是枝裕和監督、『万引き家族』でカンヌ映画祭パルム・ドール受賞

是枝裕和がついにカンヌ映画祭でパルム・ドールを受賞した。2004年の『誰も知らない』では柳楽優弥が史上最年少で主演男優賞、2013年の『そして父になる』が審査員賞と来ているので、いつかは受賞してもおかしくないと思っていたが、ついに2018年に栄冠を手にした。

1995年に『幻の光』で長篇映画の監督としてデビューから23年。是枝はついに日本を代表する映画監督の地位に登り詰めたと言っても過言ではない。だが、その道は必ずしも平坦だったわけではない。
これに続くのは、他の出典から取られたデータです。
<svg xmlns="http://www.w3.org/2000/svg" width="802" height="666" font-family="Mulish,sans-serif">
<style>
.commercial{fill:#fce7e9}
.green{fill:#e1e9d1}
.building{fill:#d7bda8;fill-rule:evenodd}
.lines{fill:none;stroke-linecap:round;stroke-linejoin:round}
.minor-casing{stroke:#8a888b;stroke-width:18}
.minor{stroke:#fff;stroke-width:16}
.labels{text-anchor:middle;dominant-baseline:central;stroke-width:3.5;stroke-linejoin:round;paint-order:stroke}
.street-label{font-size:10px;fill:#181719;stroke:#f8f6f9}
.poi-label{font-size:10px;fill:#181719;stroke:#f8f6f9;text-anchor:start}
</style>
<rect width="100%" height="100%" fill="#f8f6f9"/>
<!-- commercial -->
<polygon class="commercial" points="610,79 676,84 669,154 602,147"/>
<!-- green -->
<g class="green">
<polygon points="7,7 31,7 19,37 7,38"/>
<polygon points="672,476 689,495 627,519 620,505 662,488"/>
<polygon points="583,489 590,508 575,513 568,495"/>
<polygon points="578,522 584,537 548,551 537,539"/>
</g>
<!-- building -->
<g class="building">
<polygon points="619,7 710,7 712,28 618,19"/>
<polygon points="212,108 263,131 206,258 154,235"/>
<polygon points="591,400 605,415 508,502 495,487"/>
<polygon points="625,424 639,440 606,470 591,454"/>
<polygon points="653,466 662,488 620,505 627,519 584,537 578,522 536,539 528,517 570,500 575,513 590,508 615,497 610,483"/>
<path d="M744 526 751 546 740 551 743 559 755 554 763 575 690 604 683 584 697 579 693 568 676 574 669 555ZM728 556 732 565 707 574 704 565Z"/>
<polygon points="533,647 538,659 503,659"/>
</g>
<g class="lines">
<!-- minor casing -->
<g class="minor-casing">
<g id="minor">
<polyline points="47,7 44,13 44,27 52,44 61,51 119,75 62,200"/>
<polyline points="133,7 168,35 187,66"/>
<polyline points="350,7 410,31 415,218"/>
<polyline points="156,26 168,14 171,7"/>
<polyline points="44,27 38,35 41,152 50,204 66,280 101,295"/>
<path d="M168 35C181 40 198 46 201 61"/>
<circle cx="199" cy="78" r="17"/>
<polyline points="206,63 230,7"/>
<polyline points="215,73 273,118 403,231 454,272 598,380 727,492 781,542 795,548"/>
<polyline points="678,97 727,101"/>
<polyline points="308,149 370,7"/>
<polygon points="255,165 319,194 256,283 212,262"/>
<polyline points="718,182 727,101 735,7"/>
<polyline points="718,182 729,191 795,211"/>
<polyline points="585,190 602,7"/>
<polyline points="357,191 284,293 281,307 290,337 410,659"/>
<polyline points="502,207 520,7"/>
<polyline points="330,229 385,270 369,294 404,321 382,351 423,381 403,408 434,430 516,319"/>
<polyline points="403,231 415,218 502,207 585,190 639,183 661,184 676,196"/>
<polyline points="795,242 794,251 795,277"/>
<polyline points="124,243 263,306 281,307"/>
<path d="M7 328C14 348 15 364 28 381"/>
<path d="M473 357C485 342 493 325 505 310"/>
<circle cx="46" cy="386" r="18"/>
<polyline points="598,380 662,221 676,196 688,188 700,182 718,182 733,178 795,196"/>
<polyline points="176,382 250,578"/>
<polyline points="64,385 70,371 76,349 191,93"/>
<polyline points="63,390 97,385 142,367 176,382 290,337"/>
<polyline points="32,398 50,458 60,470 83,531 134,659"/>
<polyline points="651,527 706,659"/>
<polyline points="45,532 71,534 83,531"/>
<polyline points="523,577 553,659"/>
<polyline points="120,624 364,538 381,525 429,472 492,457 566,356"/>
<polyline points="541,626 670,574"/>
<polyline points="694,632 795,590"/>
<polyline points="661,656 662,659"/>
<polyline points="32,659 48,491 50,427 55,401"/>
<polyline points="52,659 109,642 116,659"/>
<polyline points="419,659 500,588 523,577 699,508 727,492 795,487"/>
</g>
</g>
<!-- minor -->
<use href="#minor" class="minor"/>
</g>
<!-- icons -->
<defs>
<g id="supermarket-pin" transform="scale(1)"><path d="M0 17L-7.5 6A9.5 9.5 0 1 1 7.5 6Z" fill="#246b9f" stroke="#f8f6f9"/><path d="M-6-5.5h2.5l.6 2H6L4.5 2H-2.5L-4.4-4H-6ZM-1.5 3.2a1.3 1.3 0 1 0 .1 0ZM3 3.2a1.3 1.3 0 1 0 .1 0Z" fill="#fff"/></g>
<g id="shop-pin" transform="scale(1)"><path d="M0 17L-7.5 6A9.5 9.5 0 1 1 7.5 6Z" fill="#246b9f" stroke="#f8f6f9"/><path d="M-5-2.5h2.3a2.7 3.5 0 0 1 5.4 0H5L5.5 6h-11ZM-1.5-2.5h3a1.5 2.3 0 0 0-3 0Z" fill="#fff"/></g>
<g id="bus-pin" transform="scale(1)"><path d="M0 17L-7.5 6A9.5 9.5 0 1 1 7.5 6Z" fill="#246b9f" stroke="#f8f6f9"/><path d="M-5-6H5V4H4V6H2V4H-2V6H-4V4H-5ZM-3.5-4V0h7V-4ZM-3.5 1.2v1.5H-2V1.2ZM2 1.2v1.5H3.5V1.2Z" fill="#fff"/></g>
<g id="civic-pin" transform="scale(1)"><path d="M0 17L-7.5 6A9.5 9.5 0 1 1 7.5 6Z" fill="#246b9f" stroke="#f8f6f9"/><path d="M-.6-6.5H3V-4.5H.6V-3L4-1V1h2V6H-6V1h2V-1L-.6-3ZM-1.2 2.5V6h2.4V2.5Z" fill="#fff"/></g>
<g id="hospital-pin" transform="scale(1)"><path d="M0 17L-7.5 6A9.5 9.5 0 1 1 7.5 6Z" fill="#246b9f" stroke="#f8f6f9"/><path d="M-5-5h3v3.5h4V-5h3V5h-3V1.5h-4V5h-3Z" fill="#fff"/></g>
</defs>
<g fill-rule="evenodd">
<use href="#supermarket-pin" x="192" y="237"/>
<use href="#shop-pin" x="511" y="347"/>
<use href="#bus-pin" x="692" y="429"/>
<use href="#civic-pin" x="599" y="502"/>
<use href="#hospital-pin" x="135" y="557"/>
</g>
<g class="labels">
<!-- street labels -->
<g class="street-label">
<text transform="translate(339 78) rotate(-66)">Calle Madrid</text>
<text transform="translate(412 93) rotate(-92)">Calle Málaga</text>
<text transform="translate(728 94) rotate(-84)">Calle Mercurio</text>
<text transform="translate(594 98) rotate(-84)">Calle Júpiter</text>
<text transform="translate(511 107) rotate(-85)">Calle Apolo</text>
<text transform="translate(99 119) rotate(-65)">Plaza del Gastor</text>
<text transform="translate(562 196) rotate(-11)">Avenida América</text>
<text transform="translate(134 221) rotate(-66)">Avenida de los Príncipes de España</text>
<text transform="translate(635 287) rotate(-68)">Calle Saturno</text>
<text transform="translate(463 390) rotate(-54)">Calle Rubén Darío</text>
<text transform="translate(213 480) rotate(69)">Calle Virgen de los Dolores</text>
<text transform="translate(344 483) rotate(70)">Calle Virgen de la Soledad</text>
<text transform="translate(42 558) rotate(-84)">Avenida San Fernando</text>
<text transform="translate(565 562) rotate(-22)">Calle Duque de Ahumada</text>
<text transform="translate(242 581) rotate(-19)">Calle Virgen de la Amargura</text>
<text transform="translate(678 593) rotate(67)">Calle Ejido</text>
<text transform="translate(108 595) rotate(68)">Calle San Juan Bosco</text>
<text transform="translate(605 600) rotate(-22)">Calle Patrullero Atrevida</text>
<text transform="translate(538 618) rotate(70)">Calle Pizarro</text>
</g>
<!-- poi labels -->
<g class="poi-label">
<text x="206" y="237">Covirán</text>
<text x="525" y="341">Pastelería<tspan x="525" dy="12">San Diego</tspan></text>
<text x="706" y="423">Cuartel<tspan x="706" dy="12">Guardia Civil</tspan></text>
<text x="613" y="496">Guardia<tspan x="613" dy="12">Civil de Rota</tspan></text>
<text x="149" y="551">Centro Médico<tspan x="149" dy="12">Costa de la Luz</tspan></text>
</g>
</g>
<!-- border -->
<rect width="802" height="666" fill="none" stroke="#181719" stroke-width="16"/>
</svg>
是枝が『幻の光』でデビューした際、多くのシネフィルはほとんど黙殺したのではないかと記憶する。その理由は、この作品が宮本輝の小説を原作としていることにあったのかもしれないが、何かその朴訥な映像を俄かには信じることが出来なかったように思われる。『誰も知らない』がカンヌで大変な話題になっても、我々はまだ懐疑的だった。「これは柳楽の演技力の賜物ではないのか?是枝の演出がここにあるのか?」という具合に自問し、是枝を映画作家として認めることを留保し続けたのである。



少なくとも私が是枝を意識せざるを得ないと感じたのは、2008年の『歩いても 歩いても』を見たときからである。医者であった父(原田芳雄)と、その父の期待を裏切って家を出た息子(阿部寛)が妻(夏川結衣)を連れ、久々に実家に戻る。当然ながら生じる父との葛藤。母(樹木希林)、姉(YOU)との穏やかな語らい。そして、家族の中で封印された過去…。ここには間違いなく「家族」をテーマにして現代の人間の姿を描き出す映画作家がいた。作品を見るものは、一瞬でも画面から目を逸らすことが出来ないほど、登場人物の一挙手一投足に夢中にさせられたはずだ。
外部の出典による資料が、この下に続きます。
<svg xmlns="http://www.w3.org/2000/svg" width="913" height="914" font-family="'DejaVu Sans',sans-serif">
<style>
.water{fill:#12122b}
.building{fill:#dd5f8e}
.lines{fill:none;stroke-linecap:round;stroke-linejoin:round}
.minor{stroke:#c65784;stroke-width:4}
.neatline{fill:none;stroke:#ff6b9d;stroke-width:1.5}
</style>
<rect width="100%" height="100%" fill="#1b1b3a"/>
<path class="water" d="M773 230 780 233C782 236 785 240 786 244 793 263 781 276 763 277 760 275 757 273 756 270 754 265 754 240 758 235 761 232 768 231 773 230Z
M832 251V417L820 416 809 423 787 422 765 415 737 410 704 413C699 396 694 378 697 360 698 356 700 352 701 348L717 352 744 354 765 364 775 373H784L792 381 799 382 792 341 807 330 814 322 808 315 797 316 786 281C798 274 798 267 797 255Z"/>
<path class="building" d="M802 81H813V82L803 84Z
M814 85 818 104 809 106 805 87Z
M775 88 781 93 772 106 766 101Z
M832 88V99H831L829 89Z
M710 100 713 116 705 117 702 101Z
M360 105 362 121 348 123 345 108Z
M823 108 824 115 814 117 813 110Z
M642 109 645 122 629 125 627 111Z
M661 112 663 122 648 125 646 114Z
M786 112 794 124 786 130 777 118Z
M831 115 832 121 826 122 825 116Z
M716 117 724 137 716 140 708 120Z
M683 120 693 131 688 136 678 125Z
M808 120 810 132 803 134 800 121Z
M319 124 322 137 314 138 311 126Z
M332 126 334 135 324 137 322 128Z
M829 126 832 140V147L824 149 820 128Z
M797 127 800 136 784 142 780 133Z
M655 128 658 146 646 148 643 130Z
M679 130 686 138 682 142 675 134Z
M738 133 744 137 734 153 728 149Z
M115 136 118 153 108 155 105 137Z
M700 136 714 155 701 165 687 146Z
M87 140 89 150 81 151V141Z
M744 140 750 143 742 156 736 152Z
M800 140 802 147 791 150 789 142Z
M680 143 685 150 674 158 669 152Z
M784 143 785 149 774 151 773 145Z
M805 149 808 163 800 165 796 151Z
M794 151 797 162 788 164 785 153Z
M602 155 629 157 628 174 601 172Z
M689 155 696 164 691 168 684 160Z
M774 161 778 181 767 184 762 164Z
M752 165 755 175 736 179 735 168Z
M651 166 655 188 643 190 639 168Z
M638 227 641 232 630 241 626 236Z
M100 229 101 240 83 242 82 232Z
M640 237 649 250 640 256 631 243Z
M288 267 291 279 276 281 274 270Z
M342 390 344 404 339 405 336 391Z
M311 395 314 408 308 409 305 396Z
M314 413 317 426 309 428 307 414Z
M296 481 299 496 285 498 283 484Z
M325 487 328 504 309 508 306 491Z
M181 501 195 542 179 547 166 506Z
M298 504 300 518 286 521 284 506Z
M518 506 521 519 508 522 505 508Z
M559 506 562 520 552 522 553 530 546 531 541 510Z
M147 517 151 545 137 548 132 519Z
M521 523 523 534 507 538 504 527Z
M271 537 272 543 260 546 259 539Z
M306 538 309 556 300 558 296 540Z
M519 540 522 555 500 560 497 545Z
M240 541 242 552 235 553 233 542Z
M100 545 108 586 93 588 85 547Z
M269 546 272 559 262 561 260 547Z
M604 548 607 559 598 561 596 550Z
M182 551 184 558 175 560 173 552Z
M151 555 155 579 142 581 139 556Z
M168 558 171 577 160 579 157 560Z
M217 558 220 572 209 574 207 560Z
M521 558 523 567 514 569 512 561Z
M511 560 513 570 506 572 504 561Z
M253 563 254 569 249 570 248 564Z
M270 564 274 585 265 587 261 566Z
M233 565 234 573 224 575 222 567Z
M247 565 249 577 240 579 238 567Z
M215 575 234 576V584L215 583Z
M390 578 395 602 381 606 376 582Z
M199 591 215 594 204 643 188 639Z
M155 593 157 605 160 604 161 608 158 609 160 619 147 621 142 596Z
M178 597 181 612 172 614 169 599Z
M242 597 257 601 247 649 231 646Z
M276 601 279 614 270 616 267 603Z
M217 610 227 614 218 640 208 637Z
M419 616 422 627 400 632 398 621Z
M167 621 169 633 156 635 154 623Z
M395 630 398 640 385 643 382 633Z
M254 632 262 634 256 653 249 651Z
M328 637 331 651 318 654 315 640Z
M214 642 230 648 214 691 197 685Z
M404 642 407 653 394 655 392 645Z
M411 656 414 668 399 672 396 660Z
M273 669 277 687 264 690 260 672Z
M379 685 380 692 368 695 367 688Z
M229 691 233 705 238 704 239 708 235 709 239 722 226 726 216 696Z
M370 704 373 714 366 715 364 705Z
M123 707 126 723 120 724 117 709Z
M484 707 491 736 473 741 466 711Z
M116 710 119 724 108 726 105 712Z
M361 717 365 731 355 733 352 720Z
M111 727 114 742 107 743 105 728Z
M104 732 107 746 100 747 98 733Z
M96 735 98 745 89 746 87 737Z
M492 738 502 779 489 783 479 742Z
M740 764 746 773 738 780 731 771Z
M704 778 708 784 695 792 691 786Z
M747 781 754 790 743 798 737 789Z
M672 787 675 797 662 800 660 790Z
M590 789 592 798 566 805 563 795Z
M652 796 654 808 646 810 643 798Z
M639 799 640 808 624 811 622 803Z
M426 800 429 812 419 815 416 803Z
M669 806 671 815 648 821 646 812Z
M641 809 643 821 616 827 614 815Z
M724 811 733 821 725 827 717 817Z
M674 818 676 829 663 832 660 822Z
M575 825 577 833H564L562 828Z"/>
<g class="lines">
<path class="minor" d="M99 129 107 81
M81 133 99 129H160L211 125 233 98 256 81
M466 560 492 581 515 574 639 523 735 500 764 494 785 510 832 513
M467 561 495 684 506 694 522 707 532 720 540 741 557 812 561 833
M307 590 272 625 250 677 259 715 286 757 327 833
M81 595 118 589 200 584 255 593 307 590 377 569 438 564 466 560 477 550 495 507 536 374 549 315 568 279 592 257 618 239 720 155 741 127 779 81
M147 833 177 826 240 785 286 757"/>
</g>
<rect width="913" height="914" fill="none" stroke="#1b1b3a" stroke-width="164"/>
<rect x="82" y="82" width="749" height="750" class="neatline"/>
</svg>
あまりにも話題になった『そして父になる』が「家族」の問題と言うよりも「親子」の問題に収斂したのに対し、『海街diary』(2015)は原作ものとはいえ、再び「家族」に焦点を当てる。普通に考えれば、綾瀬はるか、長澤まさみ、夏帆の三姉妹が暮らす家に異母妹の広瀬すずがやって来るという物語など、商業映画以外の何物でもないだろう。だが、この作品で四人は間違いなく「家族」としての在り方を模索する姉妹として存在しており、そこに母(大竹しのぶ)や大叔母(樹木希林)も加わることで、常に不安定なままの彼女たちの行く末を我々も思いやらずにはいられなくなる。やはり是枝の作品が光輝くのは「家族」をテーマとする時なのだ。
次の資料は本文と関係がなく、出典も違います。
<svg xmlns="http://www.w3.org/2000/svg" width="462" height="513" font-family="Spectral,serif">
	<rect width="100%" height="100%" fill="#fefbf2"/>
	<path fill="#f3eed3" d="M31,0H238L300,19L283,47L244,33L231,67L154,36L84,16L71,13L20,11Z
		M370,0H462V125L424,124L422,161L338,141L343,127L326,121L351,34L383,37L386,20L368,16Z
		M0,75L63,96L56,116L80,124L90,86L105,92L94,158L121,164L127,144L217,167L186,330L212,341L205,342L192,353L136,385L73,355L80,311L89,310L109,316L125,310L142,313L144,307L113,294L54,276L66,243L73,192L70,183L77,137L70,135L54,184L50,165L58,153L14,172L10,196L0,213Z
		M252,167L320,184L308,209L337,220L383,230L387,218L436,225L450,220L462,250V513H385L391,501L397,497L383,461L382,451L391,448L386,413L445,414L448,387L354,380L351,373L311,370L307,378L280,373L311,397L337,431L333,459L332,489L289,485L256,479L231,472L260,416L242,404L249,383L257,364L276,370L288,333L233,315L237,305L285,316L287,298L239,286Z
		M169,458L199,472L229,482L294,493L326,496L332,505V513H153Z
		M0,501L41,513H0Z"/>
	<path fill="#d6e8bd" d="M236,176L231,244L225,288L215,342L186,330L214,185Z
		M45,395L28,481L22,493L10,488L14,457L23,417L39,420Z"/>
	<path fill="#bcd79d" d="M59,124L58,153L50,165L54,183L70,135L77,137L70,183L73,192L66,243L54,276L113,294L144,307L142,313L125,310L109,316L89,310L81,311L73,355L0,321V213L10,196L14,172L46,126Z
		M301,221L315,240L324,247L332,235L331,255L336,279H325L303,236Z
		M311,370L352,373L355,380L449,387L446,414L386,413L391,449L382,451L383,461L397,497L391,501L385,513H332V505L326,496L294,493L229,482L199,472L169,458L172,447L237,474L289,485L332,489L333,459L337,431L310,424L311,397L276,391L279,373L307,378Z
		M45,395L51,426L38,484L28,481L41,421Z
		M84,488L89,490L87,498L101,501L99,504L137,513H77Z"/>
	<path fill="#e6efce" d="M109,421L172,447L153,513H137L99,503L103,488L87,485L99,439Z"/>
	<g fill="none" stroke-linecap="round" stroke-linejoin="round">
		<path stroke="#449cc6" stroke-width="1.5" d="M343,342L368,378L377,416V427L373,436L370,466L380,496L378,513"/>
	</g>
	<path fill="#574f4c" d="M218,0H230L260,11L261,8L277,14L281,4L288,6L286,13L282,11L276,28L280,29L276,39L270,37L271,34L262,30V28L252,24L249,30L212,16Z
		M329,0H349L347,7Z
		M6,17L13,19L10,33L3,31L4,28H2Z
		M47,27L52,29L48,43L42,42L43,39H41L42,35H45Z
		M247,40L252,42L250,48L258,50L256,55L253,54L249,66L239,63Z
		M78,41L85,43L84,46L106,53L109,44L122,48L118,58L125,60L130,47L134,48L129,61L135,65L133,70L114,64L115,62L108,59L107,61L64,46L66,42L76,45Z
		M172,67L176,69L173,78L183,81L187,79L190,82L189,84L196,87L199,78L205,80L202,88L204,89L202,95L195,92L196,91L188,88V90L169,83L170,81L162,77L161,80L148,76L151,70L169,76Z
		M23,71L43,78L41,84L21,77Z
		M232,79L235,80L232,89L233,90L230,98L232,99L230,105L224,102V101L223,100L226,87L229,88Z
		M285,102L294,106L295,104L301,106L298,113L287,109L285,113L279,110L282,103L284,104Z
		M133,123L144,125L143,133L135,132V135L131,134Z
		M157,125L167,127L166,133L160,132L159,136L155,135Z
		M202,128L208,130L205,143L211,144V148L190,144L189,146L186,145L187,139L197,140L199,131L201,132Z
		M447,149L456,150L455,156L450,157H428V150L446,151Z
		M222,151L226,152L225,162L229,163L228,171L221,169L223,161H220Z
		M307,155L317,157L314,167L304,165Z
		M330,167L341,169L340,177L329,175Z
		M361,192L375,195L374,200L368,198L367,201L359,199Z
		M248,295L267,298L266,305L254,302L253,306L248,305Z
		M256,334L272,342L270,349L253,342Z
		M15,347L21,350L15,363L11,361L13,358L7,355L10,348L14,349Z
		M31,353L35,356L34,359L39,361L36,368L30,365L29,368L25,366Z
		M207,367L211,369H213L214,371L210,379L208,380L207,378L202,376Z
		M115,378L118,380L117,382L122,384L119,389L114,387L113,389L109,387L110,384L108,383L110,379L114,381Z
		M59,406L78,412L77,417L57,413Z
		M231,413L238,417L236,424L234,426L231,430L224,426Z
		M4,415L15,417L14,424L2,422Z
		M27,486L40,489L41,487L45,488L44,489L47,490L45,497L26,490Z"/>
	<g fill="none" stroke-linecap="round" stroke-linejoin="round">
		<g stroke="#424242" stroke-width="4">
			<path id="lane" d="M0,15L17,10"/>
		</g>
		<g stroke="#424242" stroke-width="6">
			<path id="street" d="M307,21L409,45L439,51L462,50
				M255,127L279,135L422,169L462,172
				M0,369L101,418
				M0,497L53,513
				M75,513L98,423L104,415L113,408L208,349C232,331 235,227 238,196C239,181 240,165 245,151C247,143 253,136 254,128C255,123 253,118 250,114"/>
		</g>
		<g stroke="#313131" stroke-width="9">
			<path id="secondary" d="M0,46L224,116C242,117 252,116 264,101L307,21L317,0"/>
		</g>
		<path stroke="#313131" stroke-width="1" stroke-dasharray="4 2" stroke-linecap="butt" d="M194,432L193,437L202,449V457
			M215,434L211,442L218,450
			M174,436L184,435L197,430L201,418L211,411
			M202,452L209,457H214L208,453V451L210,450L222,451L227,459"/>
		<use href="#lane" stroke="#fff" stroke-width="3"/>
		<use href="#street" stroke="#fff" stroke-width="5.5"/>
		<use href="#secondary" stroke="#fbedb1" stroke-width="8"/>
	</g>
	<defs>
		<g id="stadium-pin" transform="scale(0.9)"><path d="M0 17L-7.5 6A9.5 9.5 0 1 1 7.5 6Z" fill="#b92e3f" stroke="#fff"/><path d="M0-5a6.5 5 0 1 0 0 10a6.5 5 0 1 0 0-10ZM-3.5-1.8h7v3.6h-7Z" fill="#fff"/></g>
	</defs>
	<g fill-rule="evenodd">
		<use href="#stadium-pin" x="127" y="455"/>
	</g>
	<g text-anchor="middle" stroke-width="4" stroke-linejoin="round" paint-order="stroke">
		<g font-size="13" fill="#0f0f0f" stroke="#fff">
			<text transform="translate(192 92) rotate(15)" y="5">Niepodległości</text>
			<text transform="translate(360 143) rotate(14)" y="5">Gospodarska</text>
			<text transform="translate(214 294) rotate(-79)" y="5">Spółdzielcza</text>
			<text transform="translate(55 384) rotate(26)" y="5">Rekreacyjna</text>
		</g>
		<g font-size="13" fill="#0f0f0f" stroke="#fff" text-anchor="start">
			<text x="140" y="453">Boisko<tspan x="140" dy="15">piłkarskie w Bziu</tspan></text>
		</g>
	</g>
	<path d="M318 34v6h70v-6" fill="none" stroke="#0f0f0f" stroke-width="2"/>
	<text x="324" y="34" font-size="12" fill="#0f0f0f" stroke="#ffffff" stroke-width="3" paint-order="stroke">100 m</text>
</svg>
そして、再び阿部寛を主演に据えた『海よりもまだ深く』(2016)では、是枝のオリジナル脚本によって、崩壊した「家族」のつながりを取り戻そうと苦悶する男の姿が描かれる。売れない小説家(阿部)が別れた妻(真木よう子)と息子との関係を振り返る中で、失ったものの大きさをようやくにして悟るという物語であった。普通ならば悲哀を感じさせる主人公を演じる阿部寛は、持ち前の喜劇性を持ちこむことで崇高なまでの域に達している。だが、これは「家族」(とその崩壊した姿)をアンサンブルで造形する是枝の奇跡的な演出力があるからこそ成り立っているに違いない。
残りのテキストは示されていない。